[What this task involves]: Can you transcribe every record below exactly as it appears?

[Provided entries]:

= = = = = = =

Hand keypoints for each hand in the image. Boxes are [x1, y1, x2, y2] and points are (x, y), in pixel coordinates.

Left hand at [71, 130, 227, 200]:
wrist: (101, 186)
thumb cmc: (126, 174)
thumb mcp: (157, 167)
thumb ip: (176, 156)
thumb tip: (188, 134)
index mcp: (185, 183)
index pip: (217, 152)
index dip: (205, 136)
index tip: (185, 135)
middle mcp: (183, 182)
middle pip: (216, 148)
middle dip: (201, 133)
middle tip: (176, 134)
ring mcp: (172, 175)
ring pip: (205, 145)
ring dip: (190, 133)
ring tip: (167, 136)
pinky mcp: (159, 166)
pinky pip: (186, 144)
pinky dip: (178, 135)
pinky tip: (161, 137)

= = = = = = =

[Task response]:
Hand keypoints for each hand in the image. Boxes are [x1, y1, x2, y2] and points are (x, y), in pixel coordinates.

Left hand at [71, 130, 227, 200]:
wrist: (101, 186)
thumb cmc: (126, 174)
thumb mcp: (157, 167)
thumb ip: (176, 156)
thumb tip: (188, 134)
index mcp: (185, 183)
index pip: (217, 152)
index dip: (205, 136)
index tip: (185, 135)
middle mcp: (183, 182)
middle pip: (216, 148)
middle dip: (201, 133)
middle tip: (176, 134)
ring mcp: (172, 175)
ring pip: (205, 145)
ring dip: (190, 133)
ring tip: (167, 136)
pinky mcp: (159, 166)
pinky pip: (186, 144)
pinky dip: (178, 135)
pinky tip: (161, 137)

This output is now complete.